Benedict Vilakazi

Personal information
- Full name: Benedict Bongani Vilakazi
- Date of birth: 8 September 1982 (age 43)
- Place of birth: Soweto, South Africa
- Height: 1.57 m (5 ft 2 in)
- Position: Midfielder

Youth career
- Diepkloof Hellenic
- Orlando Pirates

Senior career*
- Years: Team / Apps / (Gls)
- 1999–2007: Orlando Pirates / 170 / (58)
- 2007–2008: AaB Aalborg / 5 / (0)
- 2008–2011: Mamelodi Sundowns / 37 / (4)
- 2011: → Mpumalanga Black Aces (loan) / 9 / (0)
- 2011–2012: Black Leopards / 4 / (0)
- 2013: Malanti Chiefs
- 2013: Notwane FC
- 2013–2014: Botswana Meat Commission

International career^{‡}
- 2002–2007: South Africa / 31 / (2)

= Benedict Vilakazi (soccer) =

South African soccer player (born 1982)

Benedict Vilakazi (born 9 August 1982 in Soweto, Gauteng) is a retired South African football (soccer) player who last played as a midfielder for Botswana Meat Commission in Botswana. He was noted as one of the smallest professional international footballers during his time (standing at a mere 1.57 m) but made up for this with a strong physical presence.

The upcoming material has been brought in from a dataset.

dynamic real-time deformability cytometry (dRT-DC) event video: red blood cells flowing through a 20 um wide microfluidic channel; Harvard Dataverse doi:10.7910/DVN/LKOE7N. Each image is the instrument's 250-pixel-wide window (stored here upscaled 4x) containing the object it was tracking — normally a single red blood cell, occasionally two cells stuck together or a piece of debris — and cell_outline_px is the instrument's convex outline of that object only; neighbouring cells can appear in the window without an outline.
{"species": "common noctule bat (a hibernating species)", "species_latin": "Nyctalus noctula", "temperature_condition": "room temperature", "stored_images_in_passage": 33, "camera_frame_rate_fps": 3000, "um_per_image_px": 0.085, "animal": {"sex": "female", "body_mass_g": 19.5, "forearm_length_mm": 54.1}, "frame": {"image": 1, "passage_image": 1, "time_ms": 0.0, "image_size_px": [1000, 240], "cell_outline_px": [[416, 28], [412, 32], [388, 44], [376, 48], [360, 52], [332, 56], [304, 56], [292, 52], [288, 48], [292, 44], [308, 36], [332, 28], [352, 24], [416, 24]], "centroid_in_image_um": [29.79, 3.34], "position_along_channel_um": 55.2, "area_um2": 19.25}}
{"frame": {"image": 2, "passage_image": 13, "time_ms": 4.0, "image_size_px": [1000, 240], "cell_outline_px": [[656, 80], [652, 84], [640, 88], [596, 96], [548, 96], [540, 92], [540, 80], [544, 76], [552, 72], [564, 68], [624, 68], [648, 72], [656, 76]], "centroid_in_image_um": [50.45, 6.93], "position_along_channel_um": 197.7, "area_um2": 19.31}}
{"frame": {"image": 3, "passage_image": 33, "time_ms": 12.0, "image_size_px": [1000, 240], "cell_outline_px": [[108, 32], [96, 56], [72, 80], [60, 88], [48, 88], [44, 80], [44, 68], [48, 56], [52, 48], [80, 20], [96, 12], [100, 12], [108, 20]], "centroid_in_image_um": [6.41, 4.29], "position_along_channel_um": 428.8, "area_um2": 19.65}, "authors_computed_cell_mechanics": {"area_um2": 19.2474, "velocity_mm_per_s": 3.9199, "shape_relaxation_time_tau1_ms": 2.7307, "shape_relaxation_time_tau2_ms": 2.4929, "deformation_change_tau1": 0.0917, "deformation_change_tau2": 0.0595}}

He was born in Diepkloof, Soweto and is nicknamed "Tso" and "Little Napoleon" due to his leading skills.

==Career==
Vilakazi played for South Africa at the 2006 African Nations Cup in Egypt. His professional career was rocked by sex scandals with juveniles including being dragged to court on allegation of statutory rape. He was however acquitted of the charge as it was alleged that it was with consent. The complainant has since given birth to his son. He publicly apologised to soccer fans after his acquittal. The sex scandal also prohibited him going through with his move to the Swedish side Djurgården that was supposed to go through right before the scandal hit.

On 27 July 2007, he was transferred to Danish Superliga club Aalborg BK. He was given a 5-year contract. Due to sickness he had not adjusted to the European style of football, and therefore he played only a few games in the Danish league. Vilakazi returned to South Africa July 2008, signing a contract with Pretoria-based Mamelodi Sundowns, where he was also joined by former FC Copenhagen striker Sibusiso Zuma. After not making an impact at Sundowns, Vilakazi was loaned out to Mpumalanga Black Aces for the 2010–11 PSL season. However, Vilakazi had a fallout with Black Aces' management due to missing several training sessions and other disciplinary problems. Consequently, the Sundowns did not renew his contract after its expiration at the end of the 2010–11 season.

Vilakazi had short spells at Black Leopards and in Swaziland with Malanti Chiefs before moving to Botswana Premier League team Notwane FC in July 2013. In November 2013, he terminated his contract with Notwane after not receiving his salary and signing-on fee, and joined Botswana Meat Commission on a one-year contract., Tso remains the highest scorer of all time for Orlando Pirates, with 52 goals.

Tso had a stint as the head coach of Orange Vaal Professionals, a team campaigning in the ABC Motsepe league, the 3rd tier of South African Football.